WHAT YOU ARE ASKED TO DO:
Quote all lines below exactly. Images stay out.

----------

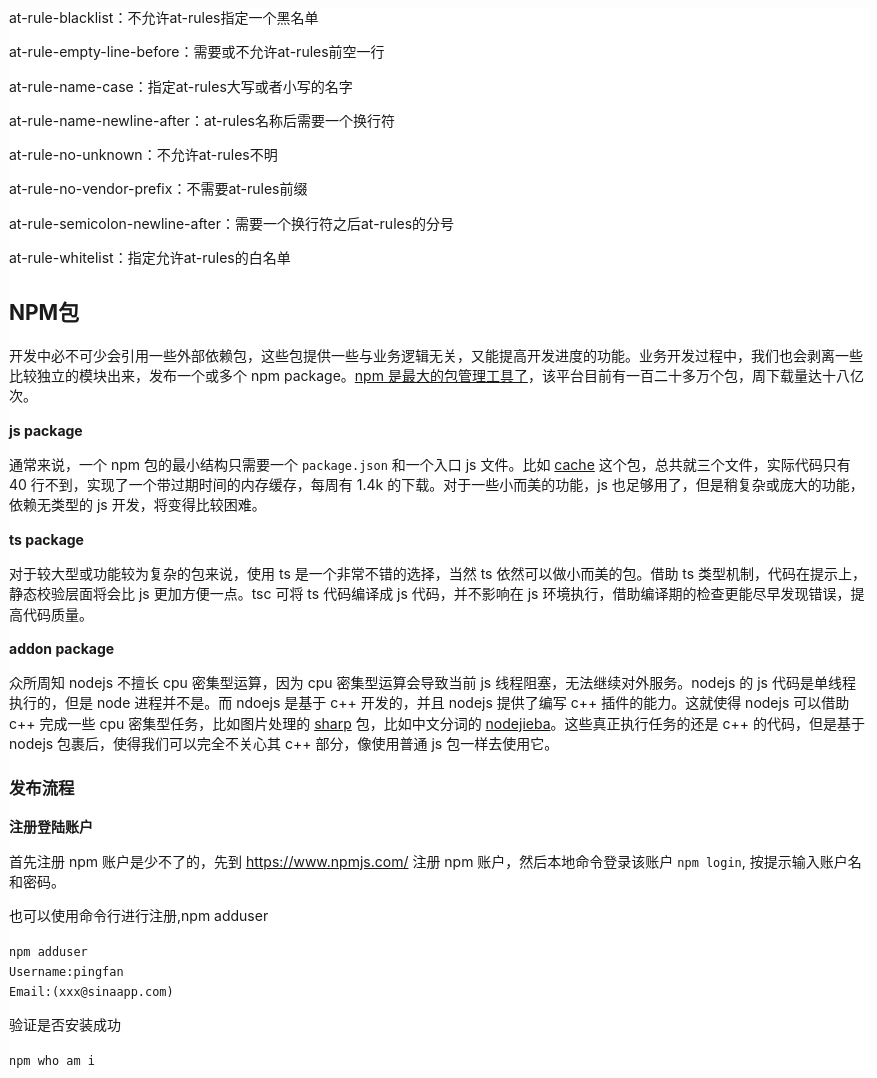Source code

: at-rule-blacklist：不允许at-rules指定一个黑名单

at-rule-empty-line-before：需要或不允许at-rules前空一行

at-rule-name-case：指定at-rules大写或者小写的名字

at-rule-name-newline-after：at-rules名称后需要一个换行符

at-rule-no-unknown：不允许at-rules不明

at-rule-no-vendor-prefix：不需要at-rules前缀

at-rule-semicolon-newline-after：需要一个换行符之后at-rules的分号

at-rule-whitelist：指定允许at-rules的白名单



## NPM包

开发中必不可少会引用一些外部依赖包，这些包提供一些与业务逻辑无关，又能提高开发进度的功能。业务开发过程中，我们也会剥离一些比较独立的模块出来，发布一个或多个 npm package。[npm 是最大的包管理工具了](https://www.npmjs.com/)，该平台目前有一百二十多万个包，周下载量达十八亿次。

**js package**

通常来说，一个 npm 包的最小结构只需要一个 `package.json` 和一个入口 js 文件。比如 [cache](https://www.npmjs.com/package/cache) 这个包，总共就三个文件，实际代码只有 40 行不到，实现了一个带过期时间的内存缓存，每周有 1.4k 的下载。对于一些小而美的功能，js 也足够用了，但是稍复杂或庞大的功能，依赖无类型的 js 开发，将变得比较困难。

**ts package**

对于较大型或功能较为复杂的包来说，使用 ts 是一个非常不错的选择，当然 ts 依然可以做小而美的包。借助 ts 类型机制，代码在提示上，静态校验层面将会比 js 更加方便一点。tsc 可将 ts 代码编译成 js 代码，并不影响在 js 环境执行，借助编译期的检查更能尽早发现错误，提高代码质量。

**addon package**

众所周知 nodejs 不擅长 cpu 密集型运算，因为 cpu 密集型运算会导致当前 js 线程阻塞，无法继续对外服务。nodejs 的 js 代码是单线程执行的，但是 node 进程并不是。而 ndoejs 是基于 c++ 开发的，并且 nodejs 提供了编写 c++ 插件的能力。这就使得 nodejs 可以借助 c++ 完成一些 cpu 密集型任务，比如图片处理的 [sharp](https://www.npmjs.com/package/sharp) 包，比如中文分词的 [nodejieba](https://www.npmjs.com/package/nodejieba)。这些真正执行任务的还是 c++ 的代码，但是基于 nodejs 包裹后，使得我们可以完全不关心其 c++ 部分，像使用普通 js 包一样去使用它。

### 发布流程

**注册登陆账户**

首先注册 npm 账户是少不了的，先到 https://www.npmjs.com/ 注册 npm 账户，然后本地命令登录该账户 `npm login`, 按提示输入账户名和密码。

也可以使用命令行进行注册,npm adduser

```shell
npm adduser
Username:pingfan
Email:(xxx@sinaapp.com)
```

验证是否安装成功

```shell
npm who am i
```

----------

WRITTEN RESPONSE:
Source code

: at-rule-blacklist：不允许at-rules指定一个黑名单

at-rule-empty-line-before：需要或不允许at-rules前空一行

at-rule-name-case：指定at-rules大写或者小写的名字

at-rule-name-newline-after：at-rules名称后需要一个换行符

at-rule-no-unknown：不允许at-rules不明

at-rule-no-vendor-prefix：不需要at-rules前缀

at-rule-semicolon-newline-after：需要一个换行符之后at-rules的分号

at-rule-whitelist：指定允许at-rules的白名单



## NPM包

开发中必不可少会引用一些外部依赖包，这些包提供一些与业务逻辑无关，又能提高开发进度的功能。业务开发过程中，我们也会剥离一些比较独立的模块出来，发布一个或多个 npm package。[npm 是最大的包管理工具了](https://www.npmjs.com/)，该平台目前有一百二十多万个包，周下载量达十八亿次。

**js package**

通常来说，一个 npm 包的最小结构只需要一个 `package.json` 和一个入口 js 文件。比如 [cache](https://www.npmjs.com/package/cache) 这个包，总共就三个文件，实际代码只有 40 行不到，实现了一个带过期时间的内存缓存，每周有 1.4k 的下载。对于一些小而美的功能，js 也足够用了，但是稍复杂或庞大的功能，依赖无类型的 js 开发，将变得比较困难。

**ts package**

对于较大型或功能较为复杂的包来说，使用 ts 是一个非常不错的选择，当然 ts 依然可以做小而美的包。借助 ts 类型机制，代码在提示上，静态校验层面将会比 js 更加方便一点。tsc 可将 ts 代码编译成 js 代码，并不影响在 js 环境执行，借助编译期的检查更能尽早发现错误，提高代码质量。

**addon package**

众所周知 nodejs 不擅长 cpu 密集型运算，因为 cpu 密集型运算会导致当前 js 线程阻塞，无法继续对外服务。nodejs 的 js 代码是单线程执行的，但是 node 进程并不是。而 ndoejs 是基于 c++ 开发的，并且 nodejs 提供了编写 c++ 插件的能力。这就使得 nodejs 可以借助 c++ 完成一些 cpu 密集型任务，比如图片处理的 [sharp](https://www.npmjs.com/package/sharp) 包，比如中文分词的 [nodejieba](https://www.npmjs.com/package/nodejieba)。这些真正执行任务的还是 c++ 的代码，但是基于 nodejs 包裹后，使得我们可以完全不关心其 c++ 部分，像使用普通 js 包一样去使用它。

### 发布流程

**注册登陆账户**

首先注册 npm 账户是少不了的，先到 https://www.npmjs.com/ 注册 npm 账户，然后本地命令登录该账户 `npm login`, 按提示输入账户名和密码。

也可以使用命令行进行注册,npm adduser

```shell
npm adduser
Username:pingfan
Email:(xxx@sinaapp.com)
```

验证是否安装成功

```shell
npm who am i
```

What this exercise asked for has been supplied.